Les débuts de l’architecture de pierre sont inséparables du concept du Ka qui joue un grand rôle chez l’Egyptien, exprimant son désir d’une existance éternelle. Le Ka est pratiquement une manifestation des énergies vitales, non pas d’ordre physique mais plutôt psychique, ce qui explique son rôle d’animateur.
Dans sa manifestation, le Ka a un rôle créateur et conservateur. Le Ka peut donc désigner la "puissance" de création que possède la divinité ou Neter, mais aussi les forces d’entretien qui animaient Maat, l’ordre universel.
Selon certains, le Ka est le double céleste des choses manifestes ou terrestres, mais en réalité, la définition aurait dû être inversée, le monde terrestre est une "copie animée" du ciel grâce au Ka, réservoir en quelque sorte des forces vitales d’où provient toute vie, grâce auxquelles toute vie subsiste et où toute vie retourne après la mort.
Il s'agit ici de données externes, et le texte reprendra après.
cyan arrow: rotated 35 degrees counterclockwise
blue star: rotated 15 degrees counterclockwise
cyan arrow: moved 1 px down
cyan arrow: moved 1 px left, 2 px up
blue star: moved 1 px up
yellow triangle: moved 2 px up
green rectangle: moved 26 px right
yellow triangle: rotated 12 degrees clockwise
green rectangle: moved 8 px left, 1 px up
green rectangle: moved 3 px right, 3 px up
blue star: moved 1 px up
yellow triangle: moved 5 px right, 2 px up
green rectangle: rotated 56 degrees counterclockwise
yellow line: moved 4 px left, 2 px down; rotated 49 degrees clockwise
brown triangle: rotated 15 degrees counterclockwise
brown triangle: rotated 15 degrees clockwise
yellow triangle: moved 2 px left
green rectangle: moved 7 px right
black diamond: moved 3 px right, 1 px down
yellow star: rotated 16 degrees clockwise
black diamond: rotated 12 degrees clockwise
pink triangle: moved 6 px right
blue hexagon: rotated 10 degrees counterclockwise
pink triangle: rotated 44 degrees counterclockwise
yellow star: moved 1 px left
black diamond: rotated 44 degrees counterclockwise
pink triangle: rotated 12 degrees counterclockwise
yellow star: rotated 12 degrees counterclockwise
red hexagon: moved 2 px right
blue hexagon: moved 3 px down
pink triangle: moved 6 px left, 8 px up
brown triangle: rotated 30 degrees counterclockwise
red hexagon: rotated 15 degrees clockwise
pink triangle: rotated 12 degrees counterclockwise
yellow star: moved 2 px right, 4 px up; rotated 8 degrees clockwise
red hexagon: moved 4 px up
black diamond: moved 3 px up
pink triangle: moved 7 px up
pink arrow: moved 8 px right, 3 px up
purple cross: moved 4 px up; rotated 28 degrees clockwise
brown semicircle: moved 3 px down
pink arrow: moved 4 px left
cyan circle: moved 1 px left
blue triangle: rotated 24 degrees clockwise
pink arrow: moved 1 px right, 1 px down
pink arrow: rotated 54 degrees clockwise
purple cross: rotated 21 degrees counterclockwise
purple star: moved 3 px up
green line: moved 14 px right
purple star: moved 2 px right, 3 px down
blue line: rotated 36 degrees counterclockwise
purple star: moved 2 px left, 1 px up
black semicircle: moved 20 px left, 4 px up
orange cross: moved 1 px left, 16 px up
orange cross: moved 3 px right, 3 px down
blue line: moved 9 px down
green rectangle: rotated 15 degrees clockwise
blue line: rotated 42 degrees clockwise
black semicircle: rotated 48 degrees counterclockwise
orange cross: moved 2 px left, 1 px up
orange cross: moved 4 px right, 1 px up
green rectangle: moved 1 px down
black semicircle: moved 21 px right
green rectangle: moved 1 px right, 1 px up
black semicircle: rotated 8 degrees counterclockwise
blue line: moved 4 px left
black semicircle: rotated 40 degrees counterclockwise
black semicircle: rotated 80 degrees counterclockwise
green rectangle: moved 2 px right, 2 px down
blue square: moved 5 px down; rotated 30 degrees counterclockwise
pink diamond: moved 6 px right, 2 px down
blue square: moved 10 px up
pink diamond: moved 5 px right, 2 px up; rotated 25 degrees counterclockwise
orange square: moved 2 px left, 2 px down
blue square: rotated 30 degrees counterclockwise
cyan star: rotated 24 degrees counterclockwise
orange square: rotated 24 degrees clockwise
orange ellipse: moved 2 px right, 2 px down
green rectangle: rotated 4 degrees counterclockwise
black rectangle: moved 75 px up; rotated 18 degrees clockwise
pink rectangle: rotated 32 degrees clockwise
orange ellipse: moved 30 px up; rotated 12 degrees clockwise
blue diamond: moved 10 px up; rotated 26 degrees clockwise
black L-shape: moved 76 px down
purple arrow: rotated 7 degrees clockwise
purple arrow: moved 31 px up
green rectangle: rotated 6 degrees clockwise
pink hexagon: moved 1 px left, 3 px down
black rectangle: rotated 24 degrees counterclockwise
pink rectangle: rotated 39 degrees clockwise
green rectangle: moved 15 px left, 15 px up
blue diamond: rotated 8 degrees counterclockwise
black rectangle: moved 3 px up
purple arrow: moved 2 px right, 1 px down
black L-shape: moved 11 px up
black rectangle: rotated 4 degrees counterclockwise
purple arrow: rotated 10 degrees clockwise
N’oublions pas que Khnoum, le potier, ne modèlera pas seulement le corps en glaise mais avant tout le Ka du nouveau-né, car rien ne peut être vivant sans Ka.
Rendre le Ka, c’est mourir physiquement
Tout comme akh a trois "degrés d’expression", il y a trois aspects de Ka.
Nous avons vu que Ka est la Forme qui donne forme à la Substance pour faire la Matière : c’est le principe spirituel de fixité, c’est le point d’appui pour toute manifestation, et c’est lui qui va subir à travers ce devenir de multiples modifications, de la forme la plus basse jusqu’au perfectionnement du corps indestructible.
Ka est le taureau, incarnation du feu de Ptah : ardeur, puissance d’émission, stabilité-fixité, force de la nuque. Ka est la puissance Cosmique, il est l’essence de l’Idée de Taureau.
Porteur de la puissance génératrice, il donne la spécification héréditaire, aussi bien de la source originelle que des géniteurs terrestres.
Ainsi, Ka est porteur de tous les pouvoirs de manifestation et est le mobile des fonctions universelles. En clair, Ka est le Principe réalisateur de la création continue : sans Ka pas de puissance effective du père : sans Ka le fils ne peut révéler la face de son père. C’est donc grace au Ka que tout peut être nommé (Voir le ren).
Les qualité actives de Râ sont ses Kas (ou Kaou), les propriétés vitalisantes de chaque nourriture sont leur Kas. Tous les aspects du Kâ sont en l’homme, mais tous ne lui sont pas soumis. Les qualités supérieures du Ka individuel doivent être découvertes et "révélées" par chaque individu, qui doit tout faire pour en possèder la connaissance et la maîtrise. C’est pour celà qu’il est écrit selon les textes que "l’homme ne possède pas son Ka pendant sa vie terrestre".
Les viscères portent les Ka animaux, et les appétits ainsi incarnés subsistent quelques temps après la mort : c’est pour eux que l’on offre des nourritures funéraires.
Le Ka humain individualisé est supérieur à ces Kas animaux. L’image qu’on voit souvent sur les représentations egyptiennes est celle du Neter insufflant sa puissance dans la nuque de l’homme : la nuque est considéreé comme un "lieu" mystérieux, puisqu’elle supporte la tête qui commande à l’organisme vivant et exprime la conscience. La nuque est considérée comme un des sièges physique du Ka supérieur, qui le met en rapport avec les Ka organiques.